Document understanding data ▸
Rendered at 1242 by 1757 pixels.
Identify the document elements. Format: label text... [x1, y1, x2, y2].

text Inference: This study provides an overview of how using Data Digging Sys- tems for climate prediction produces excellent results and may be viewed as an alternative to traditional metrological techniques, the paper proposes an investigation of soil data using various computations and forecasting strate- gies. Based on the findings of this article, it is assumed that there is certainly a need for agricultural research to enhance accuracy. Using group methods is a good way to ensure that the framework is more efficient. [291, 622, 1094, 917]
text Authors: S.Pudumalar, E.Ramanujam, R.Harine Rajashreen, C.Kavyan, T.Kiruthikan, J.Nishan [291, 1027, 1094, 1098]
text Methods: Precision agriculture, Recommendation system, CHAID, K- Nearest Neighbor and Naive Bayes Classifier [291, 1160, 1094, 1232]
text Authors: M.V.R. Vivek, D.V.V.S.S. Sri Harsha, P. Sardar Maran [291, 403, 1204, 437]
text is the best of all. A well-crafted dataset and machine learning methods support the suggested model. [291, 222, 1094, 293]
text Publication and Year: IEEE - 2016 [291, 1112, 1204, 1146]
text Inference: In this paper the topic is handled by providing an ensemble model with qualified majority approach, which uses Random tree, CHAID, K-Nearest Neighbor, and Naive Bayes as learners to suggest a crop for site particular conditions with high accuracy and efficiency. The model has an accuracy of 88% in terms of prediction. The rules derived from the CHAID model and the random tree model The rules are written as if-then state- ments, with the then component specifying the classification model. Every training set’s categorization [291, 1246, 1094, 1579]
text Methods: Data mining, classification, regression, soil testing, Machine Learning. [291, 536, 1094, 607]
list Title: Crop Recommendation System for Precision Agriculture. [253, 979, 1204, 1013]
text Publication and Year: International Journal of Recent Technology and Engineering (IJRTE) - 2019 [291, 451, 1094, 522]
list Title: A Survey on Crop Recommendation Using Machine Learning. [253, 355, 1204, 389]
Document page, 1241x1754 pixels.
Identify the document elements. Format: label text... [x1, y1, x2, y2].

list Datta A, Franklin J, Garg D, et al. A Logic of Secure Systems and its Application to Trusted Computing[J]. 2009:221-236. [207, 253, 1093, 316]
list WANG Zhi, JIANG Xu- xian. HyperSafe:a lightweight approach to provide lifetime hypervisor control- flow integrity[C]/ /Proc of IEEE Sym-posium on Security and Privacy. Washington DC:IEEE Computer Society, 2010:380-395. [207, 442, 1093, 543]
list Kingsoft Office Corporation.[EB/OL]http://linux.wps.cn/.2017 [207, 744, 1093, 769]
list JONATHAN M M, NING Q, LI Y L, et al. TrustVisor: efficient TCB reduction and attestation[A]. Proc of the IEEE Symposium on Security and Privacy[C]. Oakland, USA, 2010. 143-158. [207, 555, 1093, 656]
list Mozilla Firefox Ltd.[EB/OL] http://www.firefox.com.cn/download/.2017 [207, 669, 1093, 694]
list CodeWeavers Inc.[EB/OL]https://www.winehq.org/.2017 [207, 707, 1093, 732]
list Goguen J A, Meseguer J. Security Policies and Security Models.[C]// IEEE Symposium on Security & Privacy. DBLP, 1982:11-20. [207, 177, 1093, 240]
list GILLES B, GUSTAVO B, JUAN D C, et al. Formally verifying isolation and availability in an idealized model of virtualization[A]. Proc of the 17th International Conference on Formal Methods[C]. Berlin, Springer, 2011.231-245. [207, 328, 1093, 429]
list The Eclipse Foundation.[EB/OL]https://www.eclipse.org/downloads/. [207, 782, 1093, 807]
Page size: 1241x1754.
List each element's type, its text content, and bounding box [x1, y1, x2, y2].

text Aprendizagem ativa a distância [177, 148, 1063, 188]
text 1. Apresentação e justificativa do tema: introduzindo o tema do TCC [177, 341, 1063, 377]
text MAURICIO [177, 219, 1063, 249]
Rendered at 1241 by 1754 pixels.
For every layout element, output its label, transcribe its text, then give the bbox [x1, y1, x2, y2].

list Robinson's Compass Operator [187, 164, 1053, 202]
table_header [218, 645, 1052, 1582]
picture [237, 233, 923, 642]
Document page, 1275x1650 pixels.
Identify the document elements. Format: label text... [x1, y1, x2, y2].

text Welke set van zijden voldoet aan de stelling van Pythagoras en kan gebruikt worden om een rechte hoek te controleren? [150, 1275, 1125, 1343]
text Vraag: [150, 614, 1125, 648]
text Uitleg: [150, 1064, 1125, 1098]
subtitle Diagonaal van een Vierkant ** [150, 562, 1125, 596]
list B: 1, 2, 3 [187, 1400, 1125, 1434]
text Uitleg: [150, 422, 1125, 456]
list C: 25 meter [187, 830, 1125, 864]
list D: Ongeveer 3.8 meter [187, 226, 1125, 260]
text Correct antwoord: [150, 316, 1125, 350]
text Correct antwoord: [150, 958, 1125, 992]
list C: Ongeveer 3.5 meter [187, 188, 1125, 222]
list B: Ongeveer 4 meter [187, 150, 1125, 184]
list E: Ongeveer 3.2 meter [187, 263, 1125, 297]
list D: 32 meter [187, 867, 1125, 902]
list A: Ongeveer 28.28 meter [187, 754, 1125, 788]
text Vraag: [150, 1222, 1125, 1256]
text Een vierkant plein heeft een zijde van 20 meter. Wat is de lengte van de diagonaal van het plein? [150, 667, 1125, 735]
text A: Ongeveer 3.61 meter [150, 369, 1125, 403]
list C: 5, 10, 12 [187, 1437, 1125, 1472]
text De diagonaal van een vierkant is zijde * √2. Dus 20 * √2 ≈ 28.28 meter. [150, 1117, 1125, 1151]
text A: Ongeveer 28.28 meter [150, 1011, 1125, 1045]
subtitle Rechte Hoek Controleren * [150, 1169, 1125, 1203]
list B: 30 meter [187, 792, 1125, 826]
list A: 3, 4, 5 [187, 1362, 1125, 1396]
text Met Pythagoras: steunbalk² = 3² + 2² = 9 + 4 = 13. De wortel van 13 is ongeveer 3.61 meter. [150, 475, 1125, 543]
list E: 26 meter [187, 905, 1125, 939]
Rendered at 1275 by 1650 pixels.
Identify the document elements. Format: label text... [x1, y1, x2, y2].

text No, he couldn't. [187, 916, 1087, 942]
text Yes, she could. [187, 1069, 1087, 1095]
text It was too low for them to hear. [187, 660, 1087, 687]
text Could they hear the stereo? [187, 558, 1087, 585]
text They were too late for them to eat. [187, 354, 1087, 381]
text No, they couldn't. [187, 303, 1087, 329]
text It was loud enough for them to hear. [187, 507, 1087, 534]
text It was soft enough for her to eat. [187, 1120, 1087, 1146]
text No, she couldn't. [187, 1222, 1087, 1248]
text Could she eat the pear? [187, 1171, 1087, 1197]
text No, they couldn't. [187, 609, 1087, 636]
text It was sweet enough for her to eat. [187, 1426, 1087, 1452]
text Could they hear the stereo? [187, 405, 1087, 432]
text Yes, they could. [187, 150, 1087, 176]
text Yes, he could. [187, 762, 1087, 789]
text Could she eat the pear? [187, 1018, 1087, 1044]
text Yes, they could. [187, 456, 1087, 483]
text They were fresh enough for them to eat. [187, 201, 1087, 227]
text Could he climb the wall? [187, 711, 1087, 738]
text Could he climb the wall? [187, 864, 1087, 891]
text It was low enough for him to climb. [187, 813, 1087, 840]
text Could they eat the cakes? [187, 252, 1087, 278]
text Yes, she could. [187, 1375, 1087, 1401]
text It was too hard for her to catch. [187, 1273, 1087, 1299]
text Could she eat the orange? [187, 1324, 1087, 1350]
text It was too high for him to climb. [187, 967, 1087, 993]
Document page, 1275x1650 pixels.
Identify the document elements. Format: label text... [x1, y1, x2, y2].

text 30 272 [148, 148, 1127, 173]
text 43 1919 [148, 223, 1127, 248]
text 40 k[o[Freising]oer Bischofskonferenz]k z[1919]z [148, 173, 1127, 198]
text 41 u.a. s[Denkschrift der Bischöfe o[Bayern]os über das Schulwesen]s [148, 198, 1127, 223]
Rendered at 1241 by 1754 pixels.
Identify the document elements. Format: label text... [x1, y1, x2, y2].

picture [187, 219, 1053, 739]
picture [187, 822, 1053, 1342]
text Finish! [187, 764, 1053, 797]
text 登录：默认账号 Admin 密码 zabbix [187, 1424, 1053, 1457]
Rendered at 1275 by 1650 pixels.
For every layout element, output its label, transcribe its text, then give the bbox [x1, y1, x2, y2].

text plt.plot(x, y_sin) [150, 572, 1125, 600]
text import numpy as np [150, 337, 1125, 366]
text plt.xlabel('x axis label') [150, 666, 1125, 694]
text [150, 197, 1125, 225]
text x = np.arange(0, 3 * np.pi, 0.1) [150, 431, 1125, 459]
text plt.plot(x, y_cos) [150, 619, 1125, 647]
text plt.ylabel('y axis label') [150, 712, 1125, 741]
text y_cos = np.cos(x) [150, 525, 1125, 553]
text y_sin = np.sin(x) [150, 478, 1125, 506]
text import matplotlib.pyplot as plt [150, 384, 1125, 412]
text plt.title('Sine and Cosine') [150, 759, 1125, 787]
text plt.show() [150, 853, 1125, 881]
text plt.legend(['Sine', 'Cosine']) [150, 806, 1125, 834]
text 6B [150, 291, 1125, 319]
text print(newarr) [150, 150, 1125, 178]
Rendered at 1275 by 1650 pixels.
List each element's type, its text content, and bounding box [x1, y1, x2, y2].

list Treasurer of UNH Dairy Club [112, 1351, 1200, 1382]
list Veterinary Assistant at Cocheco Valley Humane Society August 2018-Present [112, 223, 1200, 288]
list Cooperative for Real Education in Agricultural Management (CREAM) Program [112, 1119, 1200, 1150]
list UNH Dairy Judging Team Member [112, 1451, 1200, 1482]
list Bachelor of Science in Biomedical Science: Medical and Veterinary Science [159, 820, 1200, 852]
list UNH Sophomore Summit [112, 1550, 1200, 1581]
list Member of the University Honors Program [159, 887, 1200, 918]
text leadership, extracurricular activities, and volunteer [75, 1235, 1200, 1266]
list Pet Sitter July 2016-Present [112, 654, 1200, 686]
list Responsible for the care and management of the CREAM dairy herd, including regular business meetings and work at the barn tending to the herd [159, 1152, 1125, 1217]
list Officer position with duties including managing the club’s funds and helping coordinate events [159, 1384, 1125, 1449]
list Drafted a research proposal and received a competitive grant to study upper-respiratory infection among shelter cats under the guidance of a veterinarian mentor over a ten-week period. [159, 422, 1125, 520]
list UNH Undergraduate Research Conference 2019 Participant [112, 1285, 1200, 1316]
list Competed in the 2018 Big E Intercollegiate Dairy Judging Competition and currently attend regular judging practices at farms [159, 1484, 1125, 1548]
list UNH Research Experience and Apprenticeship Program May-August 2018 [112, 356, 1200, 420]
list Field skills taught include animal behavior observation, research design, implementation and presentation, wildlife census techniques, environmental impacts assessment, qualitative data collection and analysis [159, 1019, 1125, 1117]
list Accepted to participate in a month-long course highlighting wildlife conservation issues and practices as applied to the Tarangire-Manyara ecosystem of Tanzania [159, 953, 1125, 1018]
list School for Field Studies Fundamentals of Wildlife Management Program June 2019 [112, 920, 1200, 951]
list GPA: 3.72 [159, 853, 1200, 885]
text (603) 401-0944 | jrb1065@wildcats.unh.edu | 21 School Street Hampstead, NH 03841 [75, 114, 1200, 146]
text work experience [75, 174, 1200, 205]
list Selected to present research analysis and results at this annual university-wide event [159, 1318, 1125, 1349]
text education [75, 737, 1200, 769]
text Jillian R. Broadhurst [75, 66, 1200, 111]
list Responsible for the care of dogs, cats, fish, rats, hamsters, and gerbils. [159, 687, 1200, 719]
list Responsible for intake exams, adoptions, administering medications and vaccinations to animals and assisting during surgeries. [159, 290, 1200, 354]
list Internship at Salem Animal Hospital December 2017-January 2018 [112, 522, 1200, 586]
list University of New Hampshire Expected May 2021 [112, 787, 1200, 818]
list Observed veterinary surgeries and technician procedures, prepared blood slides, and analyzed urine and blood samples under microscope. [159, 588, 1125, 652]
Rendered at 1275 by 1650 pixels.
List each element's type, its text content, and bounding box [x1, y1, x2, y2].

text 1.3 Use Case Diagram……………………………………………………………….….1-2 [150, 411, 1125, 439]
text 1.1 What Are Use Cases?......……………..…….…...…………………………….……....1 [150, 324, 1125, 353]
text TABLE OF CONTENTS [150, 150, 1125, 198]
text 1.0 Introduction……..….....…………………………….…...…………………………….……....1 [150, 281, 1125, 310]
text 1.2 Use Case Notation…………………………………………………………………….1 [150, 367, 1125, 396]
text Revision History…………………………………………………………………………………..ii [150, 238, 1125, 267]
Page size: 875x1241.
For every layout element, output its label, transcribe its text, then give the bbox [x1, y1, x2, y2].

TASK OBJECTIVE ▸ Send back the lines of the records word for word, from the very first through the line containing "Document page, 1241x1754 pixels.".

EXERCISE RESPONSE ▸
Rendered at 1242 by 1757 pixels.
Identify the document elements. Format: label text... [x1, y1, x2, y2].

text Inference: This study provides an overview of how using Data Digging Sys- tems for climate prediction produces excellent results and may be viewed as an alternative to traditional metrological techniques, the paper proposes an investigation of soil data using various computations and forecasting strate- gies. Based on the findings of this article, it is assumed that there is certainly a need for agricultural research to enhance accuracy. Using group methods is a good way to ensure that the framework is more efficient. [291, 622, 1094, 917]
text Authors: S.Pudumalar, E.Ramanujam, R.Harine Rajashreen, C.Kavyan, T.Kiruthikan, J.Nishan [291, 1027, 1094, 1098]
text Methods: Precision agriculture, Recommendation system, CHAID, K- Nearest Neighbor and Naive Bayes Classifier [291, 1160, 1094, 1232]
text Authors: M.V.R. Vivek, D.V.V.S.S. Sri Harsha, P. Sardar Maran [291, 403, 1204, 437]
text is the best of all. A well-crafted dataset and machine learning methods support the suggested model. [291, 222, 1094, 293]
text Publication and Year: IEEE - 2016 [291, 1112, 1204, 1146]
text Inference: In this paper the topic is handled by providing an ensemble model with qualified majority approach, which uses Random tree, CHAID, K-Nearest Neighbor, and Naive Bayes as learners to suggest a crop for site particular conditions with high accuracy and efficiency. The model has an accuracy of 88% in terms of prediction. The rules derived from the CHAID model and the random tree model The rules are written as if-then state- ments, with the then component specifying the classification model. Every training set’s categorization [291, 1246, 1094, 1579]
text Methods: Data mining, classification, regression, soil testing, Machine Learning. [291, 536, 1094, 607]
list Title: Crop Recommendation System for Precision Agriculture. [253, 979, 1204, 1013]
text Publication and Year: International Journal of Recent Technology and Engineering (IJRTE) - 2019 [291, 451, 1094, 522]
list Title: A Survey on Crop Recommendation Using Machine Learning. [253, 355, 1204, 389]
Document page, 1241x1754 pixels.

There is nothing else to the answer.